Lucky country feeling crowded
Immigrants bring growth — and more congestion
Want to go for a dip at Sydney’s famed Bondi Beach? Prepare to be jammed for an hour against sweaty bodies on a bus trapped in traffic. With Australia’s population growing at the fastest pace of any major developed country, what used to be a stress-relieving outing has instead become a stress-inducing ordeal. The country’s head count will hit 25 million sometime this month— three decades sooner than the Government predicted in 2005.
While Australia’s immigration system has often been cited as a model for other countries, its largest cities are starting to strain under the continued influx, which is equivalent to one person arriving every minute.
Some may scoff at the thought that 25 million people make Australia — the sixth-biggest country in the world — feel crowded. Yet much of Australia is uninhabitable desert, and even many of the greener parts along the coast struggle to secure adequate supplies of fresh water and face periodic drought and wildfires.
For residents in cities that have traditionally ranked among the world’s most liveable, life is getting tougher. Home prices are high, roads clogged, classrooms overcrowded and wages stagnant. Many Australians blame immigration, and inadequate planning to cope with it.

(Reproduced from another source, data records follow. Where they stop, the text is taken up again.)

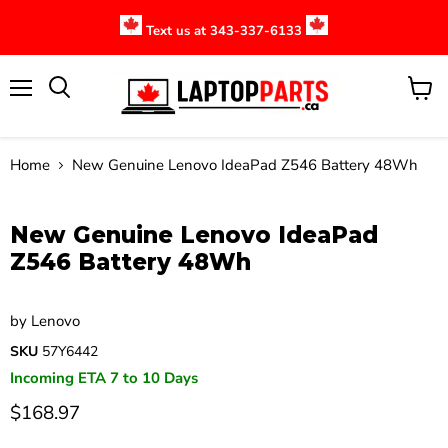
Text us at 343-337-6133
Menu
View
cart
Home
New Genuine Lenovo IdeaPad Z546 Battery 48Wh
Click to expand
New Genuine Lenovo IdeaPad
Z546 Battery 48Wh
by
Lenovo
SKU
57Y6442
Incoming ETA 7 to 10 Days
$168.97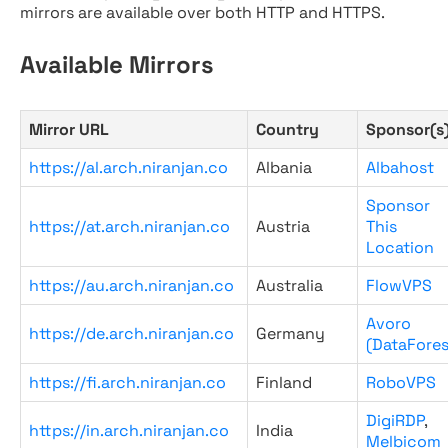
mirrors are available over both HTTP and HTTPS.
Available Mirrors
Mirror URL
Country
Sponsor(s
https://al.arch.niranjan.co
Albania
Albahost
Sponsor
https://at.arch.niranjan.co
Austria
This
Location
https://au.arch.niranjan.co
Australia
FlowVPS
Avoro
https://de.arch.niranjan.co
Germany
(DataFores
https://fi.arch.niranjan.co
Finland
RoboVPS
DigiRDP
,
https://in.arch.niranjan.co
India
Melbicom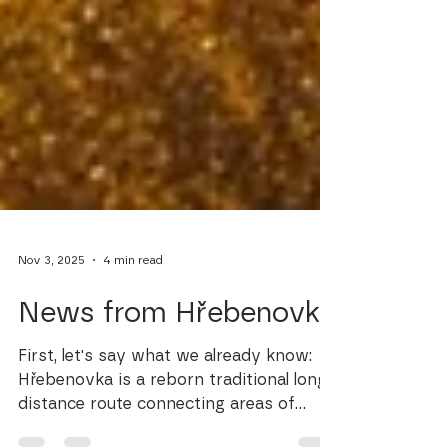
Nov 3, 2025
4 min read
News from Hřebenovka
First, let's say what we already know:
Hřebenovka is a reborn traditional long-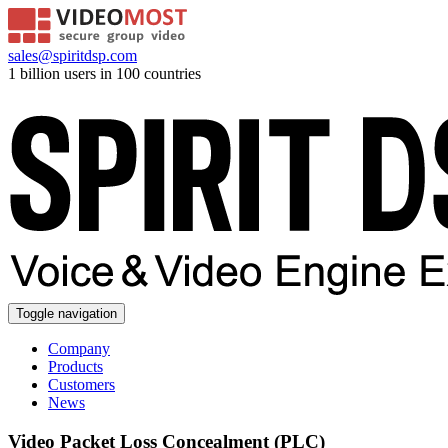
sales@spiritdsp.com
1 billion users in 100 countries
Toggle navigation
Company
Products
Customers
News
Video Packet Loss Concealment (PLC)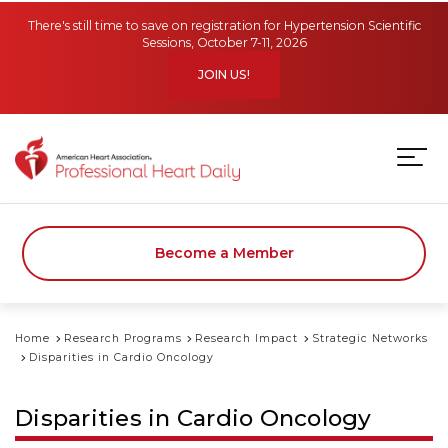
Skip to main content
There's still time to save on registration for Hypertension Scientific
Sessions, October 7-11, 2026
JOIN US!
Become a Member
Home
Research Programs
Research Impact
Strategic Networks
Disparities in Cardio Oncology
Disparities in Cardio Oncology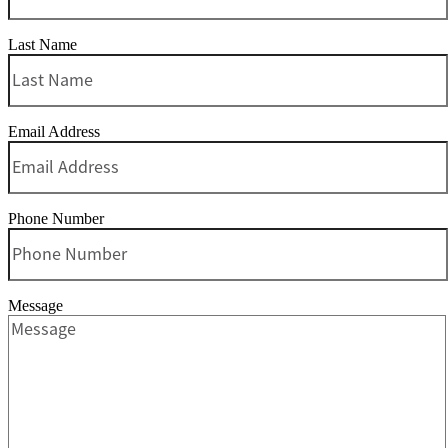
Last Name
Email Address
Phone Number
Message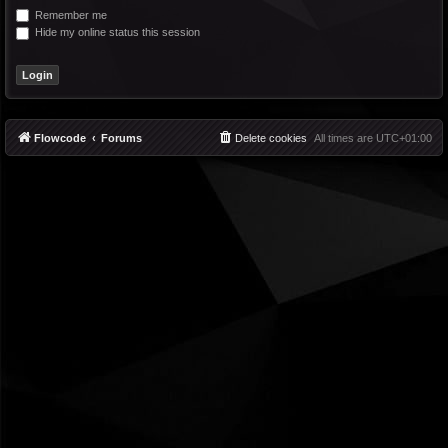
Remember me
Hide my online status this session
Flowcode
Forums
Delete cookies
All times are
UTC+01:00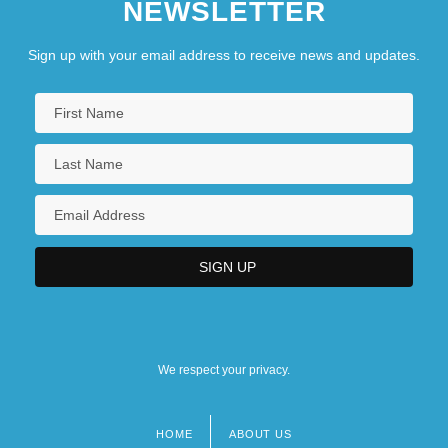
NEWSLETTER
Sign up with your email address to receive news and updates.
We respect your privacy.
HOME
ABOUT US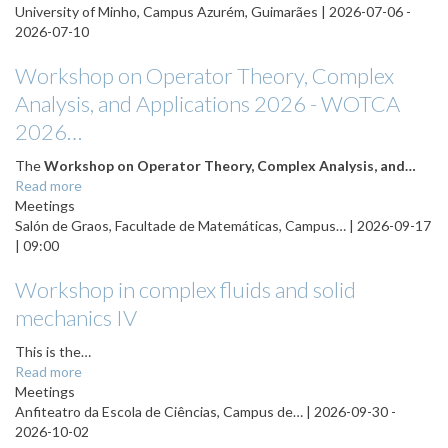
University of Minho, Campus Azurém, Guimarães |
2026-07-06
-
2026-07-10
Workshop on Operator Theory, Complex
Analysis, and Applications 2026 - WOTCA
2026…
The
Workshop on Operator Theory, Complex Analysis, and…
Read more
Meetings
Salón de Graos, Facultade de Matemáticas, Campus… |
2026-09-17
| 09:00
Workshop in complex fluids and solid
mechanics IV
This is the…
Read more
Meetings
Anfiteatro da Escola de Ciências, Campus de… |
2026-09-30
-
2026-10-02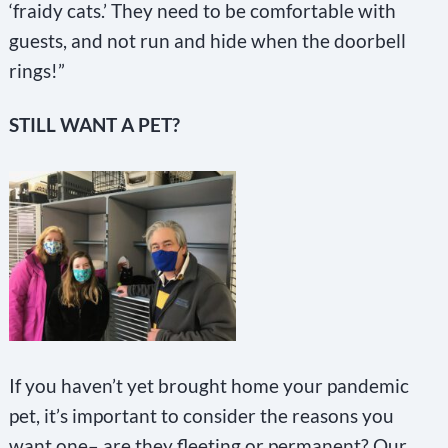
‘fraidy cats.’ They need to be comfortable with
guests, and not run and hide when the doorbell
rings!”
STILL WANT A PET?
If you haven’t yet brought home your pandemic
pet, it’s important to consider the reasons you
want one– are they fleeting or permanent? Our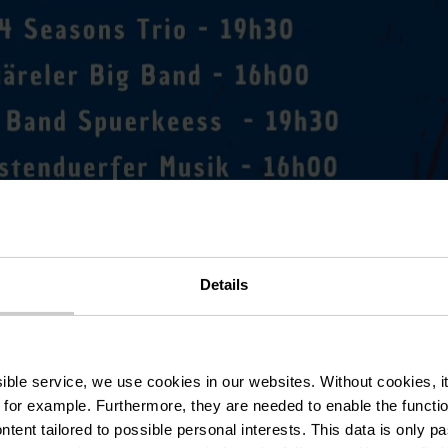
Details
ssible service, we use cookies in our websites.
Without cookies, i
 for example.
Furthermore, they are needed to enable the function
ntent tailored to possible personal interests. This data is only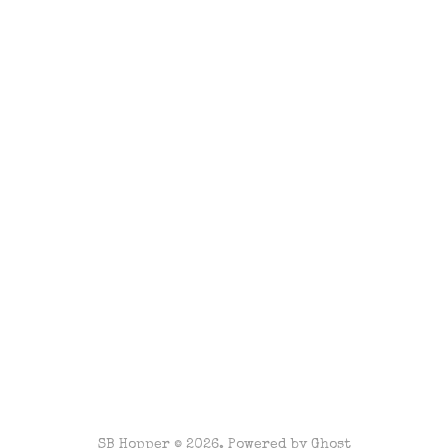
SB Hopper © 2026. Powered by
Ghost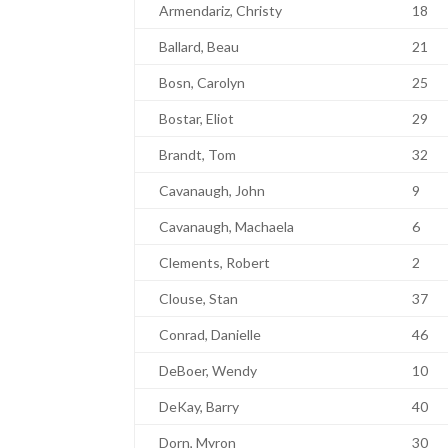
Armendariz, Christy
18
Ballard, Beau
21
Bosn, Carolyn
25
Bostar, Eliot
29
Brandt, Tom
32
Cavanaugh, John
9
Cavanaugh, Machaela
6
Clements, Robert
2
Clouse, Stan
37
Conrad, Danielle
46
DeBoer, Wendy
10
DeKay, Barry
40
Dorn, Myron
30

“Sydney and Melbourne are transforming into global cities like London and Hong Kong in terms of scale,” says Philip Davies, chief executive officer of Infrastructure Australia, a government body charged with identifying spending priorities. “The ultimate risk is to our quality of life.”
There is one clear winner: the economy. The nation just marked its 27th year without a recession. New arrivals have been a key driver of that remarkably long streak: annual population growth that’s averaged 1.5 per cent for the past four years has essentially produced the equivalent gain in gross domestic product.
Things don’t look nearly as rosy when measured on a per-person basis, though, and many people aren’t feeling the benefit, as wage growth remains near record lows.
The discontent is fuelling an increasingly strident debate. Among the key questions: how many people can the world’s driest inhabited continent sustain, and are Australians willing to sacrifice their quality of life to see their economy grow?
“The conversation in Australia is long overdue,” says Liz Allen, a demographer and social researcher at the Australian National University in Canberra.
The consequences of curbing immigration could include falling house prices, reduced workforce participation as the population ages, and shrinking tax revenue.
“Strong population growth is a key contributor to economic prosperity,” says Su-Lin Ong, head of Australian economic and fixedincome strategy at Royal Bank of Canada. “We are mindful that the population debate is not simply economic, but we also worry that the economic discussion in this context can be distorted and diluted.”